The Sacramento Convention & Visitors Bureau spearheaded the effort to bring the conference to Sacramento. Mike Testa of the bureau said earlier this week that he estimates the conference, on which the SCVB spent $30,000, to infuse $295,000 into the local economy through attendees paying for hotel rooms, meals and other services.
The impact of bringing in writers to spread the word about Sacramento’s food scene is harder to gauge. But organizers have strongly encouraged dissemination by slashing the conference registration fee from $495 to $195 for bloggers who write at least three posts about the conference. During Friday’s Delta excursion, bloggers enthusiastically snapped photos of endive roots. Later, several jockeyed for position near a tree at Stillwater Orchards, looking for the best angle to capture the dramatic sunlight and shadow falling on a particularly photogenic pear.
Adriana Martin, a 52-year-old Orlando, Fla. resident who runs the “Adriana’s Best Recipes” blog, said she took the discount but “I would have written about it anyway, because it pertains to what I do.” She has attended the conference seven of its eight years, and has been to Sacramento before to study its food scene.
“I am a big fan of Sacramento,” she said. “My focus is fresh and seasonal. Coming here, you are really getting fresh and seasonal.”
Her bilingual blog, on which she offers recipes for strawberry jalapeño turkey burgers and chipotle chocolate churros, draws 50,000 hits a month, she said.
Most of the conference does not involve direct engagement with dirt. The numerous panel sessions range from the basic (“Culinary Travel Writing”) to the highly specific and oxymoronic (“A Deep-Dive Into SnapChat”). On Saturday evening, attendees will step out onto 13th Street for a special “farm-to-fork feast” prepared by Jason Poole of Dawson’s at the Hyatt.
In the meantime, bloggers are enjoying that conventioneer tradition of checking out restaurants near one’s hotel. Seattle residents Jenifer Smith, 34, and Bee Tangsurat, 37, attended previous IFBCs in their hometown. Smith is at the conference on behalf of the fruit-juice company for which she works. Tangsurat is on a break from her food and travel blog but is still offering thoughts on social media.
The pair were impressed by their conference-related excursions, including a Thursday trip to Yolo County’s agriculturally rich Capay Valley.

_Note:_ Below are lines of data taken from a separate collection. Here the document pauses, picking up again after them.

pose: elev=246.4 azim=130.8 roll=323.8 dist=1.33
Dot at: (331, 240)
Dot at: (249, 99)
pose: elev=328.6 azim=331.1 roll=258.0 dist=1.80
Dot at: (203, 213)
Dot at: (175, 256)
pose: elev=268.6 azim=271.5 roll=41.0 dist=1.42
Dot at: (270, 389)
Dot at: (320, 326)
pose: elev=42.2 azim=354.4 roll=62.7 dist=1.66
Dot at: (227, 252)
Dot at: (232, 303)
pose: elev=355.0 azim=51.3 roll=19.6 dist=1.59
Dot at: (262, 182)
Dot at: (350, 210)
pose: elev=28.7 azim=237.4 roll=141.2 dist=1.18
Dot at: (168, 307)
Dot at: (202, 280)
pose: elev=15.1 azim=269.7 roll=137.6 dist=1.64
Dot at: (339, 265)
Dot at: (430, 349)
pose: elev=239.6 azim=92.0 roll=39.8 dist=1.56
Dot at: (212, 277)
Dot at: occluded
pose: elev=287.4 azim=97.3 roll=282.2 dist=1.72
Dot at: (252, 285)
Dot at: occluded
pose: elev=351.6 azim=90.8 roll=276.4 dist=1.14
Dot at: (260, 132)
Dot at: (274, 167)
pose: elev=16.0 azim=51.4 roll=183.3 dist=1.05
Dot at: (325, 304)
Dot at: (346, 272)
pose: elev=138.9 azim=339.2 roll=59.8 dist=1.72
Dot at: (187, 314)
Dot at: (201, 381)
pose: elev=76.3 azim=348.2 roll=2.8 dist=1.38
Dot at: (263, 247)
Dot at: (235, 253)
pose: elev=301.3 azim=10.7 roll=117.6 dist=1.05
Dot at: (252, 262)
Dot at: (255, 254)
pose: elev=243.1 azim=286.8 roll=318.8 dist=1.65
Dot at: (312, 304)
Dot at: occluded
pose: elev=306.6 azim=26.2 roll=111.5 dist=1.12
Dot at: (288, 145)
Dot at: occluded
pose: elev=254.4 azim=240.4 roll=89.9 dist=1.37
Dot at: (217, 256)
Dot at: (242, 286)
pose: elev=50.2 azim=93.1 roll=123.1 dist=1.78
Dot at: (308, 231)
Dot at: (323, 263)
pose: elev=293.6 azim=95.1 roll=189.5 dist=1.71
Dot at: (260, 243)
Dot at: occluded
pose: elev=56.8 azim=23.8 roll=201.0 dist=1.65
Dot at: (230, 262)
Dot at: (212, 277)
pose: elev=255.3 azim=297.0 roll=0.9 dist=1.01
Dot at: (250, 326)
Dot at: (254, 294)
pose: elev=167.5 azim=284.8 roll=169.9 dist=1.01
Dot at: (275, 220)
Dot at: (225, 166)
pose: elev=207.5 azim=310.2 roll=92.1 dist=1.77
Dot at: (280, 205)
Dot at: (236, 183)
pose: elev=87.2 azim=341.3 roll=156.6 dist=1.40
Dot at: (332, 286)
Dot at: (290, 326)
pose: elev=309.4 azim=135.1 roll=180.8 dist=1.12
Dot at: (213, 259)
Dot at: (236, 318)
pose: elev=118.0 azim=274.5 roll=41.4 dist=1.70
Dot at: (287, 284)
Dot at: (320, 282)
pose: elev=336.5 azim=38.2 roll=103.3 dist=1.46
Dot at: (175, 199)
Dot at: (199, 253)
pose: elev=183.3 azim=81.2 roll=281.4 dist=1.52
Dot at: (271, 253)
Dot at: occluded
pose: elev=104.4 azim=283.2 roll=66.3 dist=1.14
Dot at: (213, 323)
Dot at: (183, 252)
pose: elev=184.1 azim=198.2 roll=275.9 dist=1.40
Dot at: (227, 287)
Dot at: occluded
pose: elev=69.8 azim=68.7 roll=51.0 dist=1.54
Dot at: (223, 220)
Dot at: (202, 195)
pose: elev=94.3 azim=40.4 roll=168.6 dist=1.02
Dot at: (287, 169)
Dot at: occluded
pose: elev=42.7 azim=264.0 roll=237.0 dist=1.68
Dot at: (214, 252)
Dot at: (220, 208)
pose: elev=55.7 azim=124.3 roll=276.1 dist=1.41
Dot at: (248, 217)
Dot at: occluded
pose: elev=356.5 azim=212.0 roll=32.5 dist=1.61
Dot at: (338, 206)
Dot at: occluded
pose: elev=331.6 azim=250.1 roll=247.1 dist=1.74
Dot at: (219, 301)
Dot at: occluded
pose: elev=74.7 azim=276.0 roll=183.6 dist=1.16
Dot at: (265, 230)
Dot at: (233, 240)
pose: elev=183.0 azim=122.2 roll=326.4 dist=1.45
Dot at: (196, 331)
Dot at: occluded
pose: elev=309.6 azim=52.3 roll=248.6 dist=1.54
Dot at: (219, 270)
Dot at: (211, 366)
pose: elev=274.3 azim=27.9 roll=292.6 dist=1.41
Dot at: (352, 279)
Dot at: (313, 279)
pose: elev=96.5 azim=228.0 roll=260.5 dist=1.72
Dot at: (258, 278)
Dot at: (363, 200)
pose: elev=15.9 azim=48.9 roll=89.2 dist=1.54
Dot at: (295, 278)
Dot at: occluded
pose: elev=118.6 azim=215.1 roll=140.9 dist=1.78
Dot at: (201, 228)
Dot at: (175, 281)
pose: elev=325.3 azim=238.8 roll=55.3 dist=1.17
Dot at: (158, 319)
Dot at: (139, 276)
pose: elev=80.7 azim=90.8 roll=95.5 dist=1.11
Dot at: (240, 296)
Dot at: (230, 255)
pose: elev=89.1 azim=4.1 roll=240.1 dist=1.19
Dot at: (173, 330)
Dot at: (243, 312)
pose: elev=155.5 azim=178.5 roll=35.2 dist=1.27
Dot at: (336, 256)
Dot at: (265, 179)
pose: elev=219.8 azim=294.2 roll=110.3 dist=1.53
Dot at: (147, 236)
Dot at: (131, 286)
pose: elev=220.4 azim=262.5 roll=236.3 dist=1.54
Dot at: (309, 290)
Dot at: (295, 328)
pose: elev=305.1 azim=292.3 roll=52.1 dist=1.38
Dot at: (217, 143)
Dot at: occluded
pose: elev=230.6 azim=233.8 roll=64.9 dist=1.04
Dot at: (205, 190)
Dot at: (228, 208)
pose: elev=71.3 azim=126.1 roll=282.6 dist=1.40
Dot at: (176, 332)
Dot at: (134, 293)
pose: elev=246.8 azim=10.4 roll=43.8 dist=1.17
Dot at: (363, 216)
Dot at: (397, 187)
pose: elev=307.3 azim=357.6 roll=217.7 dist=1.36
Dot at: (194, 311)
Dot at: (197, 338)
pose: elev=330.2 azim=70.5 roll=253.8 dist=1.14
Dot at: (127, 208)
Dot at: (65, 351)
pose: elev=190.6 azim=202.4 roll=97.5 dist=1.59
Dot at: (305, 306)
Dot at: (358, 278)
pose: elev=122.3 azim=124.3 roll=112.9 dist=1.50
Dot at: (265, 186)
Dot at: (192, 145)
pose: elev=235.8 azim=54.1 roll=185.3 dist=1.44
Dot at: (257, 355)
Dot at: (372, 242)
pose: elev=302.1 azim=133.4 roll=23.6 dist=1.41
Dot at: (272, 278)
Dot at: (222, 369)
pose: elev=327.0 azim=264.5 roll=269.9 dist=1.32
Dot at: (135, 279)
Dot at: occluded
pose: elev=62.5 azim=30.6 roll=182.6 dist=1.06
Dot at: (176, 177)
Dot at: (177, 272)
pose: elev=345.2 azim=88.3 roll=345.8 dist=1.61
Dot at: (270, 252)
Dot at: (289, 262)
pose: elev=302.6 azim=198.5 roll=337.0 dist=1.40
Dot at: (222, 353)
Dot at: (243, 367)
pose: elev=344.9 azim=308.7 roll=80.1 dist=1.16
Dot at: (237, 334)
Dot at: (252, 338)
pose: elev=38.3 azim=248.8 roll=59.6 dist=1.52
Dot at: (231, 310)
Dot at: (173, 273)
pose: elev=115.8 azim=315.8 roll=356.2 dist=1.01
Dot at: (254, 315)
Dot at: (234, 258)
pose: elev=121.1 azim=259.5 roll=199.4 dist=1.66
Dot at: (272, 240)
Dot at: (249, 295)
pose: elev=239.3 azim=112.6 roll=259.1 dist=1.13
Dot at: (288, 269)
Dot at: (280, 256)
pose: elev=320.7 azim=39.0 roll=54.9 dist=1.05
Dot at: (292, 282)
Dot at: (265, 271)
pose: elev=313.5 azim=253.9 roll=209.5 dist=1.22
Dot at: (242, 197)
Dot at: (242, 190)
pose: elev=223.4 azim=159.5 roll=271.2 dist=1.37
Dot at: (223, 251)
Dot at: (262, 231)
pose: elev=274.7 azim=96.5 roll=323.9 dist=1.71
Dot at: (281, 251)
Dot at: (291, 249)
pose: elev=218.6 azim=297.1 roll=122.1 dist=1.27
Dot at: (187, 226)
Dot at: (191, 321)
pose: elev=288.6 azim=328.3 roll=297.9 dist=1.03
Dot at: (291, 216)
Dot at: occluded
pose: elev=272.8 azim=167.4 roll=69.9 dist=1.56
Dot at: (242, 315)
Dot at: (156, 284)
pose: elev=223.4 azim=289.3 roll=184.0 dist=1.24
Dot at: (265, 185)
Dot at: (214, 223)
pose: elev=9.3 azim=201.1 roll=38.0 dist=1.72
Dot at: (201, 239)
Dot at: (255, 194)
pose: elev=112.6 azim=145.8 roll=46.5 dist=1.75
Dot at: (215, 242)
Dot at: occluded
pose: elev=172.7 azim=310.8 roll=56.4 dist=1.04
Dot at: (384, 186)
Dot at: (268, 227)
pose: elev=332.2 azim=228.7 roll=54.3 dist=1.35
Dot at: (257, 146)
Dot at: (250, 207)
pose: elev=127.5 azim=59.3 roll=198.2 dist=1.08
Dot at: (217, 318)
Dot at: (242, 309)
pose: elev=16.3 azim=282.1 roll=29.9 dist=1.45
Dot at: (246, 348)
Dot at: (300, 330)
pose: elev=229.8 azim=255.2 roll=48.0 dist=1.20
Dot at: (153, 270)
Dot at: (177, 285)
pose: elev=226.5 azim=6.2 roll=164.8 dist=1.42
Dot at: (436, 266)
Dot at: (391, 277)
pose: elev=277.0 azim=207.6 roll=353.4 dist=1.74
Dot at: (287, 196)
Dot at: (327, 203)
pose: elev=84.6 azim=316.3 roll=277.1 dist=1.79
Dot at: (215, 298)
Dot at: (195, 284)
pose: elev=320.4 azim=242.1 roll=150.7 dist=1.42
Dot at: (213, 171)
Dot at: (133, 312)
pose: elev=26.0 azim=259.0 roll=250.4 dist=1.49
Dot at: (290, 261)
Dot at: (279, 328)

But when asked how Sacramento stacks up as a farm-to-fork experience, they voted with forks.
“We had some amazing food last night at Cafeteria 15L,” Smith said. The peach and tomato bruschetta there, Tangsurat chimed in, is so good she’s been to the restaurant three times in two days.
A quick call to 15L revealed that peaches from Newcastle’s Twin Peaks Orchards and tomatoes from Yolo County’s Yeung Farms go into the dish.
These same ingredients, it so happens, will appear at the conference’s Saturday night dinner. But they already passed that key test of farm to table, which is not so much how it’s told or sold, but how it tastes.